The basic disease behind all of these symptoms, the disease which, I admit, courses through my own veins, is the assumption that we have the authority to conduct our Christian lives on our own. We include the church piece when and where we please.

That is to say, we treat the local church like a club to join — or not. And this assumption leaves us conducting our Christian lives somewhat aloof from the local church even when we do join one: "Sure, I'm a member, but why in the world would I ask the church to help me think through accepting that job in Albuquerque?"

Please understand, I'm not just pointing the finger. These are my cultural instincts, too. I confess that I want to do things my way. I want to avoid taking responsibility for others.

But this is not the biblical picture. We need to take off one set of glasses and put on another. Are you ready?

THE HIGHEST KINGDOM AUTHORITY ON EARTH

What is the local church? I'm going to say a number of things to answer that question, but let me start here: the local church is the authority on earth that Jesus has instituted to officially affirm and give shape to my Christian life and yours.

Just as Jesus instituted the state, so he instituted the local church. It is an institutional authority because Jesus instituted it with authority. Now, I'm doing my best to avoid getting into a conversation here about the relationship between church and state, but here is what you must understand if we're going to have a paradigm-shifting discussion about church membership:

Just as the Bible establishes the government of your nation as your highest authority on earth when it comes to your citizenship in that nation, so the Bible establishes the local church as your highest authority on earth when it comes to your discipleship to Christ and your citizenship in Christ's present and promised nation.

So Jesus has instituted the state by giving it the power of the sword. Narrowly, this means the state can take your life (under the authority of God's Word). By implication, this means it has the enforcement mechanism necessary for establishing the basic structures of society, such as deciding who is publicly recognized as a citizen.

Similarly, Jesus has instituted the local church by giving it the "power of the keys." Narrowly, this means it can remove a person from church membership (under the authority of God's Word). By implication, this means it has the enforcement mechanism necessary for establishing the basic structures of the kingdom life, such as deciding who is publicly recognized as a citizen.

LOOKING FOR THE RIGHT THINGS

So instead of starting with the idea of a church as a voluntary association, we need to start with the idea of it as the people of a kingdom or nation. Do you see what I mean by a category switch, like moving from a business to a family?

- - -

Write the next part of the text on church membership and the local church's authority, starting right after its last sentence. The records have no connection to the text.

Supplied entries ::
- - -

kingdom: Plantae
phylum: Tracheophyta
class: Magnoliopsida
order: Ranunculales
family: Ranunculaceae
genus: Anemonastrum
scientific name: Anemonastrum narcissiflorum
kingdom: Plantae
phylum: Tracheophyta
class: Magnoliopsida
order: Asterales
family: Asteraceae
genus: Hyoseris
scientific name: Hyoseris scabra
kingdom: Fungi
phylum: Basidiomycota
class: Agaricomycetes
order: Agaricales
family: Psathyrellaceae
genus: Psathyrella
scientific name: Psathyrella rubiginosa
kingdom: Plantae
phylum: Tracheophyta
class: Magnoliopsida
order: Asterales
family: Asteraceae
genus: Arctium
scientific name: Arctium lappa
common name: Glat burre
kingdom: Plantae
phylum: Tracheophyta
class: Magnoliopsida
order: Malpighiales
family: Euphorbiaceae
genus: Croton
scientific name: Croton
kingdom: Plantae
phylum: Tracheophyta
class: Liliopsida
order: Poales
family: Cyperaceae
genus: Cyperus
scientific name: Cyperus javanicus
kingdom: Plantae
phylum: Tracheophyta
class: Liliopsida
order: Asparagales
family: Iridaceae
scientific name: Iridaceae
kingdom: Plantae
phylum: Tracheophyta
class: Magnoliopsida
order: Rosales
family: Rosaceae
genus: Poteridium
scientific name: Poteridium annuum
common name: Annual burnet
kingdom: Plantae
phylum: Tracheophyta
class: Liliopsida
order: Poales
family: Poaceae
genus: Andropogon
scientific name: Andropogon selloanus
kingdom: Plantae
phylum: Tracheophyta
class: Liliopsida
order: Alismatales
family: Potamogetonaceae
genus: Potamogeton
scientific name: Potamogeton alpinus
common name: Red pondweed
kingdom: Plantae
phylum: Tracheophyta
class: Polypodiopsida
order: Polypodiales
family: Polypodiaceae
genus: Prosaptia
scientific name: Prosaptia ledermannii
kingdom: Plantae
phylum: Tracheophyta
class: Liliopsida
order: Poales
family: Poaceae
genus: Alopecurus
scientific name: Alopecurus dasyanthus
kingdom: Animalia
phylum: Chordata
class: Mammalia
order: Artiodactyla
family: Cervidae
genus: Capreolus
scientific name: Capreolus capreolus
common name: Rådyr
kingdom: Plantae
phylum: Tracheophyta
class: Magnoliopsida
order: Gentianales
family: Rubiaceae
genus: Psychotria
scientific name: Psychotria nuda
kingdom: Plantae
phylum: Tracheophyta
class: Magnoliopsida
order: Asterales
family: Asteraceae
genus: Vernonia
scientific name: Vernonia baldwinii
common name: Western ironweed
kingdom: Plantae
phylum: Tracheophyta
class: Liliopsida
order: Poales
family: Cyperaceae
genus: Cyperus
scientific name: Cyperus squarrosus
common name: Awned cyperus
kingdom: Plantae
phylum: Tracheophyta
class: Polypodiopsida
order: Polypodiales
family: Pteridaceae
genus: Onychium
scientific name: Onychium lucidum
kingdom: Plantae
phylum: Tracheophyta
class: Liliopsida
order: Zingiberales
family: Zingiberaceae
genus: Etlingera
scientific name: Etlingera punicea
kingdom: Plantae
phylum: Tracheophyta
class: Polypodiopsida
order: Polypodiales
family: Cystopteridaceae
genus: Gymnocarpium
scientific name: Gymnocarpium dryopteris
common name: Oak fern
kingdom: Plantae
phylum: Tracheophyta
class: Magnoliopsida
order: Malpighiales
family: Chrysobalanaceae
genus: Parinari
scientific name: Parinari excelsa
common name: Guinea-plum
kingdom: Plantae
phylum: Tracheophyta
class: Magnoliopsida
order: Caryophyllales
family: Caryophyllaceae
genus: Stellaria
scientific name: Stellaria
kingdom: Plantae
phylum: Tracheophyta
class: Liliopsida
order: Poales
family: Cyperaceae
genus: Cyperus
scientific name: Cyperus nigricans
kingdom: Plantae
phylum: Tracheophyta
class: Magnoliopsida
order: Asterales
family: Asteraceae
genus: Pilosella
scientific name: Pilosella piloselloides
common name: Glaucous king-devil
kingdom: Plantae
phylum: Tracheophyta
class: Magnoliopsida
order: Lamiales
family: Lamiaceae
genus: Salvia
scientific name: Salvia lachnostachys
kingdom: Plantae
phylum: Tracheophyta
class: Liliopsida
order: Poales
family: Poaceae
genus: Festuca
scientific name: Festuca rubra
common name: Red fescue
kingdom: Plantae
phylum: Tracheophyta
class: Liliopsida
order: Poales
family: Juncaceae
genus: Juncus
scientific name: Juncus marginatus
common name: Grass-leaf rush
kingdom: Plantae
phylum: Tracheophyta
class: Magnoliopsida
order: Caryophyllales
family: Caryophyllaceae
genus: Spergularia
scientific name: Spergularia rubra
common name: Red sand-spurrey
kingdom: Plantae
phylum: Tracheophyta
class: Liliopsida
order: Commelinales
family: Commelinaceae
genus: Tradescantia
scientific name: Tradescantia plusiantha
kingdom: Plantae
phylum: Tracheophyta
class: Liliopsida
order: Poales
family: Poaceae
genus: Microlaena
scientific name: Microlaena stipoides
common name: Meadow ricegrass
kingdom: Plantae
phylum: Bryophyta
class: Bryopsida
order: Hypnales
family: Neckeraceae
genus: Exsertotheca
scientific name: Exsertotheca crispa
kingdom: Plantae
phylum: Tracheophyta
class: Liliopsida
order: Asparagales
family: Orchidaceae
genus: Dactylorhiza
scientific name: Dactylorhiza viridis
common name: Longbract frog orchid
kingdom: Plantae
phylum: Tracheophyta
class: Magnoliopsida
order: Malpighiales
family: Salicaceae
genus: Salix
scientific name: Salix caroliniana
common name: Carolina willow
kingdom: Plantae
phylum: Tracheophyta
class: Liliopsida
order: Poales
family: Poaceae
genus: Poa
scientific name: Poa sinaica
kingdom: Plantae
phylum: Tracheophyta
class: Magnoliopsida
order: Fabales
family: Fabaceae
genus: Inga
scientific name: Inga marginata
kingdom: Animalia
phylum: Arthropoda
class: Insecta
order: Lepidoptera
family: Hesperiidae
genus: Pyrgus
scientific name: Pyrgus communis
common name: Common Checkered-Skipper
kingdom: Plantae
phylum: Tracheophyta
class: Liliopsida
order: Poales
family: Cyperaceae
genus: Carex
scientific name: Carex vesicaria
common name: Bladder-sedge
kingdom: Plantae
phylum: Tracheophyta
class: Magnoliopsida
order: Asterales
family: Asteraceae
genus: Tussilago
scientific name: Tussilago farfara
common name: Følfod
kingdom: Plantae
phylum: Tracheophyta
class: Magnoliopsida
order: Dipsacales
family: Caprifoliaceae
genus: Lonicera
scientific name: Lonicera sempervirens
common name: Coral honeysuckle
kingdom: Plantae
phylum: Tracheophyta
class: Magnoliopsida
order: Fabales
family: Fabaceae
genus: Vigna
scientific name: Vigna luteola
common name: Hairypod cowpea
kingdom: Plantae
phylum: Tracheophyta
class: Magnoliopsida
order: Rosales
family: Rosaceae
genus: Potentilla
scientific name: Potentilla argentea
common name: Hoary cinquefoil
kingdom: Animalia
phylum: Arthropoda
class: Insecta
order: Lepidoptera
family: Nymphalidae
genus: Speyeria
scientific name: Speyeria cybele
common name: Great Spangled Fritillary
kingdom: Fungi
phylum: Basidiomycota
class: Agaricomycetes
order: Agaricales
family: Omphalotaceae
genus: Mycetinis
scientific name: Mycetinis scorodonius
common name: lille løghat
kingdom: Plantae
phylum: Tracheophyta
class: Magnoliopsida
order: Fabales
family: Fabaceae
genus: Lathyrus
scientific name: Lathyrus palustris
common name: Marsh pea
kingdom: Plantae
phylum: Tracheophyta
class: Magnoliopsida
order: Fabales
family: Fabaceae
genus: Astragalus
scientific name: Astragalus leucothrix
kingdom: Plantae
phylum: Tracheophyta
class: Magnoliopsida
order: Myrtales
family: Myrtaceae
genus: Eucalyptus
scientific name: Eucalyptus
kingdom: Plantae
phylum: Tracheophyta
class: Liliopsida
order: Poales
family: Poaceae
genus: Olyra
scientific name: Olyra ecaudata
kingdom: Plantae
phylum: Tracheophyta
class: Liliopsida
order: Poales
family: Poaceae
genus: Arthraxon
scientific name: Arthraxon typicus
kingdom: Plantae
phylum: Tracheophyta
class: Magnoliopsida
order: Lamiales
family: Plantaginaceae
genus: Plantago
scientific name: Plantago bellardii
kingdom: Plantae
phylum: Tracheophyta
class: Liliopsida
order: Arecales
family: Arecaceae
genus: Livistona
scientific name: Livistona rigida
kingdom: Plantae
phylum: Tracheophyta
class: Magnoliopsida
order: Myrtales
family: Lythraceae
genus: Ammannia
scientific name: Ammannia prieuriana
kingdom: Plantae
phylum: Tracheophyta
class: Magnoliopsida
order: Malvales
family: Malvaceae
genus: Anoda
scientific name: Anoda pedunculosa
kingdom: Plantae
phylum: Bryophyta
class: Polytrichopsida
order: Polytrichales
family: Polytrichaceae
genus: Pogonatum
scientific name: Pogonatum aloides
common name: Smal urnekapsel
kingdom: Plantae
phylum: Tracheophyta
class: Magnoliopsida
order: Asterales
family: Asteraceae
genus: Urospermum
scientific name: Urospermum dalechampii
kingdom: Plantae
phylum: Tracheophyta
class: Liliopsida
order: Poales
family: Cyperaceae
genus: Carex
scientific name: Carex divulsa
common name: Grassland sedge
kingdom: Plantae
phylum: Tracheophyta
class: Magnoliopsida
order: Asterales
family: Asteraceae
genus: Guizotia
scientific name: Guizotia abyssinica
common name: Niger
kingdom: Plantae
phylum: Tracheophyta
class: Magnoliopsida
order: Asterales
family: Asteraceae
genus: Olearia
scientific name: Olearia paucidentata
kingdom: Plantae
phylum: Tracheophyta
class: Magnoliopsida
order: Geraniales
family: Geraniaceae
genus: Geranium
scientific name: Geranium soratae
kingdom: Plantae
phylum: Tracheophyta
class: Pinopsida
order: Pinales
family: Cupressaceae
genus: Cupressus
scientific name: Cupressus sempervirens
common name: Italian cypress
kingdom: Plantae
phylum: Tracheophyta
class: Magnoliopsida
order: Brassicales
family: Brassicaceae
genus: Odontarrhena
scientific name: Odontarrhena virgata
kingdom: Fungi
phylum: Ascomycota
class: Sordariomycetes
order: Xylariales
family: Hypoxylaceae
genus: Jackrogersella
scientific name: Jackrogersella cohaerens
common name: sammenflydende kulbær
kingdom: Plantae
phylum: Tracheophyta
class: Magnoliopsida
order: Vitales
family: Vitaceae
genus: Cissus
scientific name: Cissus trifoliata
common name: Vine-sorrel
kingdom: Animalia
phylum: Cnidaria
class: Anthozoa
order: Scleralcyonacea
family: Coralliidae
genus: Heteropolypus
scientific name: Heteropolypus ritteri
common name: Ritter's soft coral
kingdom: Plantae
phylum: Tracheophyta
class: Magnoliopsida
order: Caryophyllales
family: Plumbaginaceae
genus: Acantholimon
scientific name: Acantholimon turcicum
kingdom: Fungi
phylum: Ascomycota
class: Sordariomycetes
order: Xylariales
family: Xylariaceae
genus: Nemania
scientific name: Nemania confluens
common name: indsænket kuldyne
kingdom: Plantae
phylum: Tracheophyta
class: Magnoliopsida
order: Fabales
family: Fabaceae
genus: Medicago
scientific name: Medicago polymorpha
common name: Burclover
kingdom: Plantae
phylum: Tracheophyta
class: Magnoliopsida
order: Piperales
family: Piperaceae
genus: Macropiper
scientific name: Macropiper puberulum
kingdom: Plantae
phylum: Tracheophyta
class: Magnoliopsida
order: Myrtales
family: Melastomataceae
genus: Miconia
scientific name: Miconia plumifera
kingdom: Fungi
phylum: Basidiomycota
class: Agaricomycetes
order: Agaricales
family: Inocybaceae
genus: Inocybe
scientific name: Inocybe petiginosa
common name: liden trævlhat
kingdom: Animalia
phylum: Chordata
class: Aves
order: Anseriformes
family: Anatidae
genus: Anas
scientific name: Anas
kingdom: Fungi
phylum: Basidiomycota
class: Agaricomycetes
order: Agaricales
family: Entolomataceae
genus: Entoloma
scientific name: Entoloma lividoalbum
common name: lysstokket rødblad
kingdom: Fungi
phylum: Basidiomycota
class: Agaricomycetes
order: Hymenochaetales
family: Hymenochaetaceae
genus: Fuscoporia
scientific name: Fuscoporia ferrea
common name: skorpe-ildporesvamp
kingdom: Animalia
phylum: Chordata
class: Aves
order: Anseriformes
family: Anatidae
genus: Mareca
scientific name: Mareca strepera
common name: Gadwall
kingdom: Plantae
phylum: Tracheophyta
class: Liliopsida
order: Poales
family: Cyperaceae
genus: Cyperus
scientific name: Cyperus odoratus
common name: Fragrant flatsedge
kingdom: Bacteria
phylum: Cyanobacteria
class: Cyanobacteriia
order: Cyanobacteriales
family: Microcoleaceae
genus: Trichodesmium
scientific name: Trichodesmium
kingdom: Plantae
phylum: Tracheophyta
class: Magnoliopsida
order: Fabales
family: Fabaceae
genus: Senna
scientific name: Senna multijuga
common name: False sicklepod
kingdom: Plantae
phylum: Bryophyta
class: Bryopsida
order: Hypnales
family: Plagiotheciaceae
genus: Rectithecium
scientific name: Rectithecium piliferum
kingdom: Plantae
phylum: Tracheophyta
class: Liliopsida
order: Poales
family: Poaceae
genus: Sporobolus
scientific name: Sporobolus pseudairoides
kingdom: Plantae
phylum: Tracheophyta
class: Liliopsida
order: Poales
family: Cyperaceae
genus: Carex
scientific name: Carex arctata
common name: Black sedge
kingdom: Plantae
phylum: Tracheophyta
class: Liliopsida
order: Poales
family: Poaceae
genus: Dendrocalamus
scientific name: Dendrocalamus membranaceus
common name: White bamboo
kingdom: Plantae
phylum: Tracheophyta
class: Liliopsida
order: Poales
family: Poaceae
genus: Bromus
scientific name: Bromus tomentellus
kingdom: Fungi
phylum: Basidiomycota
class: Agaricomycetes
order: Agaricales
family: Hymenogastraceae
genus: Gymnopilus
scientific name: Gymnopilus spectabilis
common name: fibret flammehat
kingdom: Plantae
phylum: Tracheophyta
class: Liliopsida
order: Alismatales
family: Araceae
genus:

- - -

Written response ::
When people ask, "Where is membership in the Bible?" the problem is they're looking for something like a club to join, because the word membership is a club word. Clubs and political parties and labor unions have memberships. But you don't often use the word membership in relation to governments and the citizens of nations. You don't say, "So how's the membership of the British nation doing? Aren't you guys running, like, sixty million members these days?"

Clubs begin with a point of common interest. Service providers begin with a common need or desire. Churches have all this, but they have something more: a king who requires the obedience of his people. The church begins with this fact: Jesus is Savior and Lord. He has died on the cross for the sins of everyone who would believe and follow him.

This means the Bible doesn't talk about church membership quite as you might want it to. It talks instead about how God's people gather together under his supreme rule. It's interested in the citizens of a kingdom, not club members. Beyond this, the Bible talks about a church's unity with a number of other metaphors (family, vine, etc.). This brings us to the second big idea:

When you open your Bible, stop looking for signs of a club with its voluntary members. Look instead for a Lord and his bound-together people. Look also for other forms of unity (brothers and sisters in a family, branches on a vine, etc.).

Is church membership in the Bible? If you're looking for the right thing, it's everywhere. I'll try to show you in chapters 2, 3, and 4.

NOT A CLUB, BUT AN EMBASSY

Now, there's more to the church than its institutional authority over you and me. We need the idea of a church as a family, and flock, and temple, and so forth. But all of these other realities have to be set inside the authority structure of the local church, which is why I'm starting there. A church's authority gives shape to the family aspects of church life, the body aspects of church life, and so on.

So I'm going to use a number of biblical metaphors for describing what life inside the local church looks like. But I want to start with one that we can then build on, one that replaces the "club" or "service provider" idea: it's the metaphor of an outpost or an embassy.

Where am I getting the idea of an embassy? I'm getting it from the biblical idea of Christ's kingdom. A church is not the kingdom; it's an outpost or embassy of that kingdom.

What is an embassy? It's an institution that represents one nation inside another nation. It declares its home nation's interests to the host nation, and it protects the citizens of the home nation living in the host nation. For instance, I spent five months of college in Brussels, Belgium. During that time, my US passport expired. If I had tried to leave the country without renewing my passport, I would have gotten in trouble. I no longer had valid documentation affirming that I was a US citizen. One afternoon I went to the US Embassy in Brussels and had my passport renewed. The embassy didn't make me a US citizen that afternoon, but it did officially affirm it. Even though I'm a US citizen, I don't have the authority to officially declare myself as one before the nations. Yet the embassy's affirmation gave me the ability to continue living in a foreign city protected by all the rights and benefits of my citizenship.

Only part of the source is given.